-- Суть задания --
Замените в интервью «роман» на «рассказ» и приведите полученный фрагмент целиком: всё от слов «2010, №1 напечатать» вплоть до слов «известных Вам самому?».

-- Текст интервью --
= = = = =

Литературные проекты

Воздух

2010, №1 напечатать
  предыдущий материал  .  к содержанию номера  .  следующий материал  
Автор номера
Интервью

Олег Юрьев
Интервью:
Линор Горалик

        Однажды ("Новое литературное обозрение" №66, 2004, "Сопротивлению ходу времени", беседа с Валерием Шубинским) Вы сказали, что каждый Ваш новый роман, каждая новая пьеса — это не просто другой текст, а «немножко другая литература». Как это устроено со стихами (здесь ведь точка перехода оказывается куда менее чёткой)? Есть ли ощущение периодов начавшихся и закончившихся, переломных моментов, после которых начинало писаться иначе, — может быть, незаметных читателю или критику, но известных Вам самому?
        

        По прямой аналогии следовало бы, вероятно, обсудить, а не является ли у меня "немножко другой литературой" каждое отдельное стихотворение. Речь-то всё-таки шла не о периодах, а о текстах. Если бы это означало, что у каждого стихотворения есть в идеале свой собственный закон и свои собственные границы (таким образом получается, что каждое стихотворение — это отдельное государство; перспективный образ, не забыть бы), то я бы даже согласился: в идеале да. То есть: хорошо бы. А насколько это так — судить уже не мне и т. д.
        Я, конечно, понимаю, о чём Вы на самом деле спрашиваете и, вероятно, для начала слегка увиливаю и уворачиваюсь. Для разминки. Потому что говорить о своих стихах — это вовсе не то же самое, что говорить о прозе или о пьесах. Потому что прозу или пьесу пишешь ты, предварительно и/или по ходу соображая, что и как. А стихи тобой пишутся (если выбрать, во избежание высокопарностей, самый скромный, грамматический вариант).
        Или попробую воспользоваться образом из моей первой книги прозы, из "Прогулок при полой луне". Там в одном рассказе рассказчик "подумал-подумал, раскинул руками, оборотился в неопределимую изнутри птицу и, тяжело махая крыльями, перелетел через скрипуче охнувшую перед светофором желтобокую гармонику тридцатого автобуса". Птица в том смысле "неопределима изнутри", что тебе изнутри не видно, когда ты в неё превращаешься — галка ты, неясыть или какой-нибудь ультрамариновый овсянковый кардинал. Просто летишь.

= = = = =

-- Исходный материал --

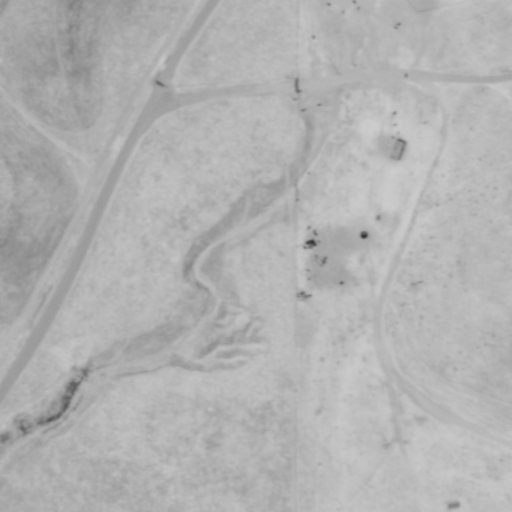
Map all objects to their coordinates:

= = = = =

-- Решение --
2010, №1 напечатать
  предыдущий материал  .  к содержанию номера  .  следующий материал  
Автор номера
Интервью

Олег Юрьев
Интервью:
Линор Горалик

        Однажды ("Новое литературное обозрение" №66, 2004, "Сопротивлению ходу времени", беседа с Валерием Шубинским) Вы сказали, что каждый Ваш новый рассказ, каждая новая пьеса — это не просто другой текст, а «немножко другая литература». Как это устроено со стихами (здесь ведь точка перехода оказывается куда менее чёткой)? Есть ли ощущение периодов начавшихся и закончившихся, переломных моментов, после которых начинало писаться иначе, — может быть, незаметных читателю или критику, но известных Вам самому?